In this example we implemented an application that uses a train data set to estimate model parameters. Because most estimation algorithms learn iteratively, we inject the train data set several times until a stop condition is achieved. To train the models, we run S4 in batch mode. That is, we push the data at the highest possible rate and when a queue fills up, we let the system block until more space in the queues become available. In other words, no event data is ever lost in this process. To achieve this, we remove all latency constraints and let the process run for as long as needed until all the data is processed. This approach is quite similar to MapReduce except that the data is injected sequentially from a single source.
Once the model parameters are estimated we are ready to run a test. In real-time applications, we would have no control over the speed of the incoming data vectors. If we didn't have sufficient computing resources to process all the data within the time constraints, we would be forced to either lose some of the data (load shedding) or switch to a less complex classification algorithm. In this example, we simply assume that there is no data loss.
To evaluate the application we use a publicly available labeled data set to predict forest cover type. For details about the data set please download the paper published by the author of this work. (PDF)
Here is a description of the data. There are 7 types of forest cover. Each observation vector represents an area of forest with a type of cover and ten measurements (Elevation, Aspect, Slope, etc.) There is a total of 581,012 observation vectors in the data set.
Here are the steps I used to download and prepare the data files.

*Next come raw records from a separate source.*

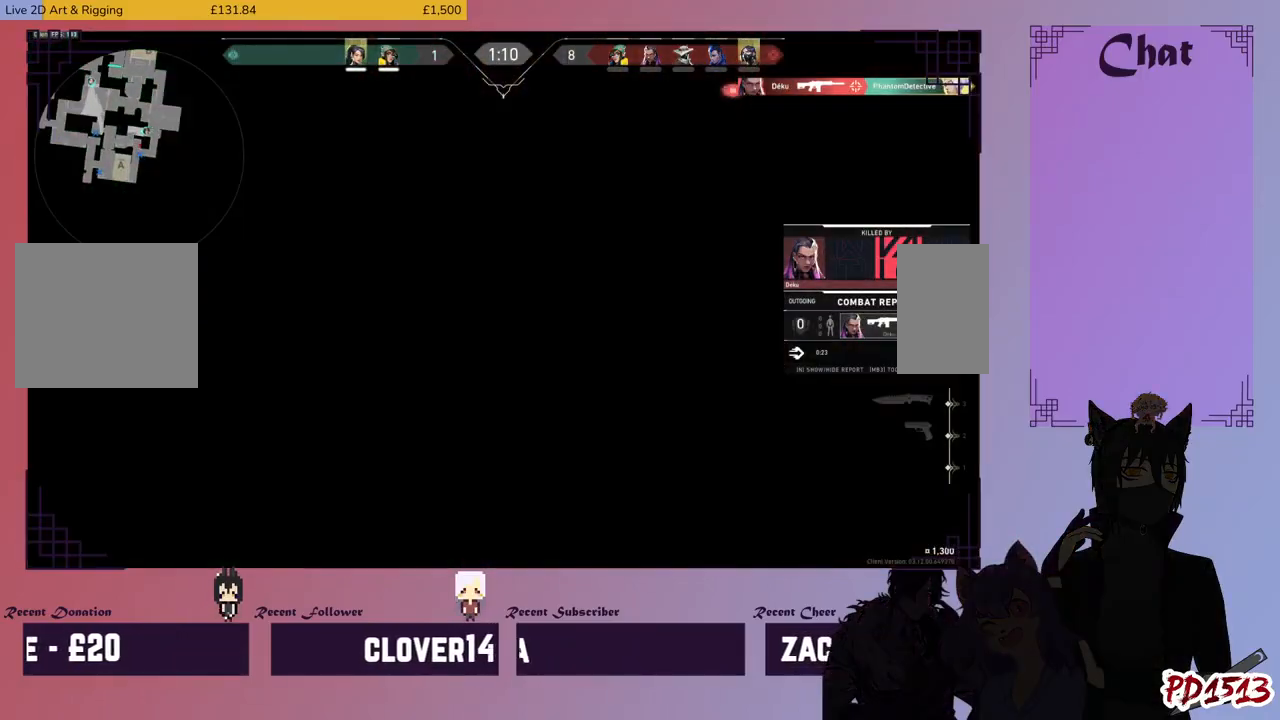
{"keys": [], "mouse": [], "events": []}
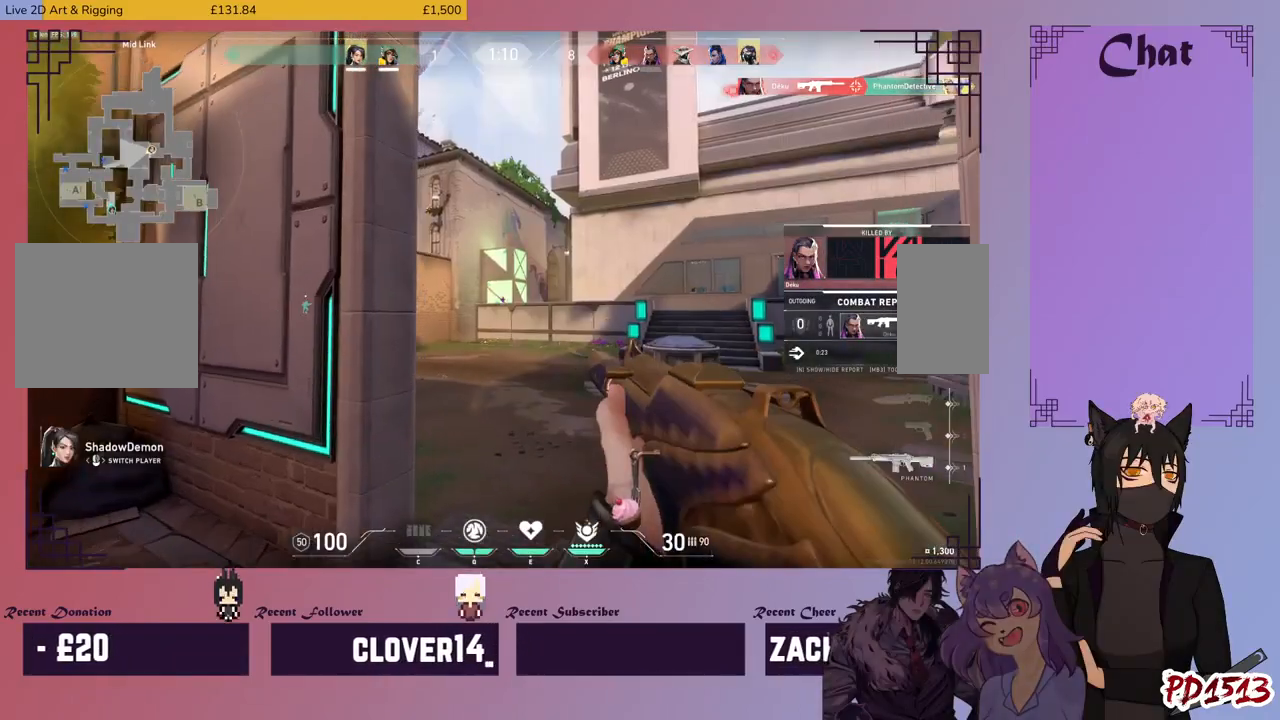
{"keys": [], "mouse": [], "events": []}
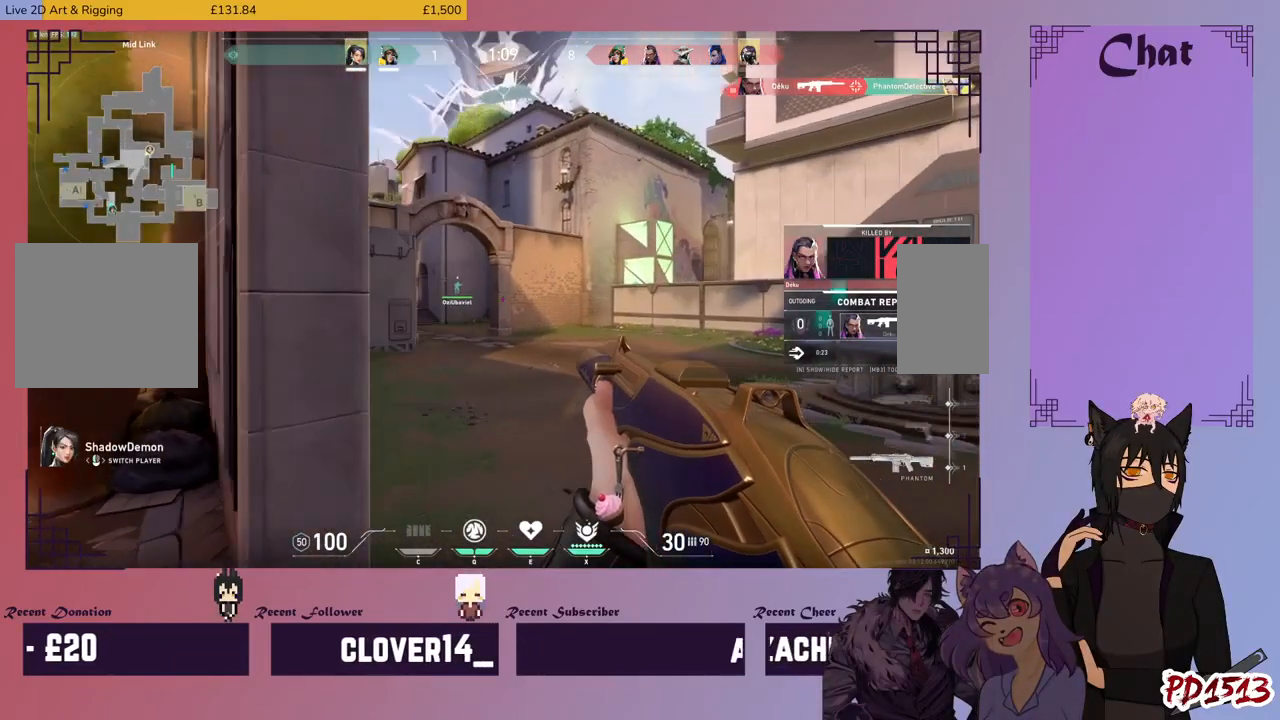
{"keys": [], "mouse": ["left"], "events": [[466, "mouse_left", "down"]]}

The files are located in the project under src/main/resources/.
# Download data set and uncoompress. wget http://kdd.ics.uci.edu/databases/covertype/covtype.data.gz gunzip covtype.data.gz # Remove some columns and put the class label in the first column. gawk -F "," '{print $55, $1, $2, $3, $4, $5, $6, $7, $8, $9, $10}' covtype.data > covtype-modified.data # Randomize data set. sort -R covtype-modified.data > covtype-random.data # Check number of data points. wc -l covtype-* # 581012 covtype-modified.data # 581012 covtype-random.data # Create a train and a test set. tail -100000 covtype-random.data > covtype-test.data head -481012 covtype-random.data > covtype-train.data wc -l covtype-{train,test}.data # 481012 covtype-train.data # 100000 covtype-test.data # 581012 total
The modeling package io.s4.model provides a basic interface for implementing probabilistic models. The main methods are:
The abstract class io.s4.model.Model is used to build the models. There are no dependencies with any specific implementation of a model because the code only uses Model to estimate and run the classifier.

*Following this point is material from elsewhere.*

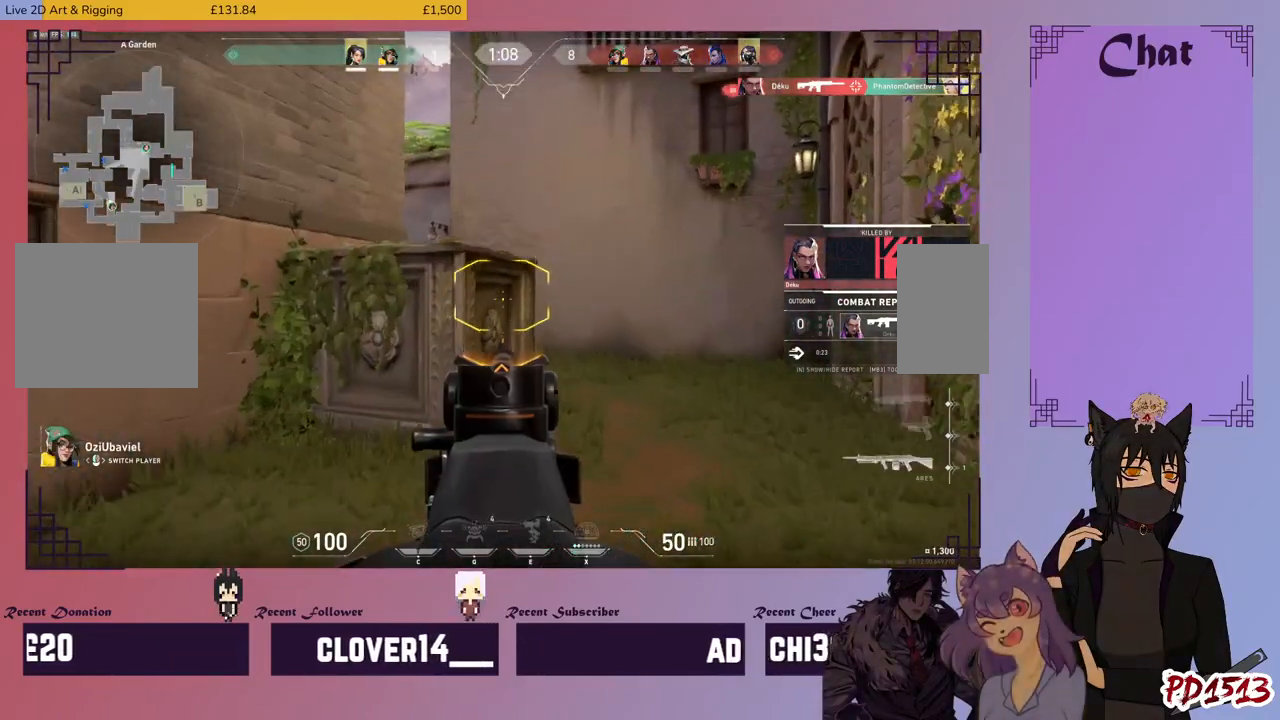
{"keys": [], "mouse": [], "events": [[333, "mouse_left", "down"], [500, "mouse_left", "up"]]}
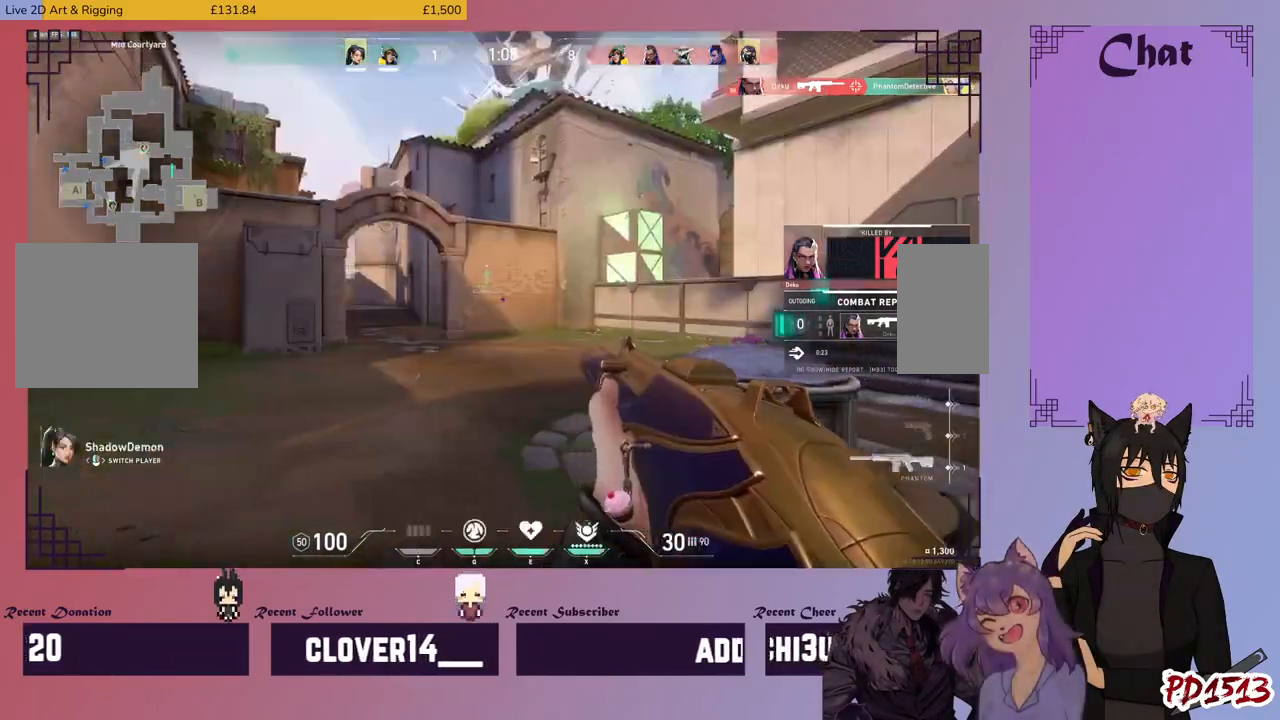
{"keys": [], "mouse": [], "events": []}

There are two concrete implementation of Model:
More model can be implemented and thanks to object oriented design, swapping models is as easy as editing one line of code in the Guice Module.
When deployed in a cluster the same code will be run on many physical servers without changing any application code. As an application developer you don't have to worry about how distributed processing works. Scientist can focus on writing model code and dropping it in the right place. Moreover, the same code can be used to run experiments in batch mode and to deploy in a real-time production environment.
Here is the basic structure of the program:
We choose to use events of type ObsEvent to communicate between Processing Elements and ResultEvent to send the results to the MetricsPE. The events are immutable and can only be created using the constructor. The ObsEvent fields are:
Here is a snippet of ObsEvent.java:
public class ObsEvent extends Event { final private float[] obsVector; final private float prob; final private long index; final private int classId; final private int hypId; public ObsEvent(long index, float[] obsVector, float prob, int classId, int hypId) { this.obsVector = obsVector; this.prob = prob; this.index = index; this.classId = classId; this.hypId = hypId; }
The application graph is defined in MyApp To define a graph we simply connect processing elements to streams. When teh objects in the graph are created, they are simply a representation of the application. The real work is done by the processing element instances that may reside anywhere in the cluster.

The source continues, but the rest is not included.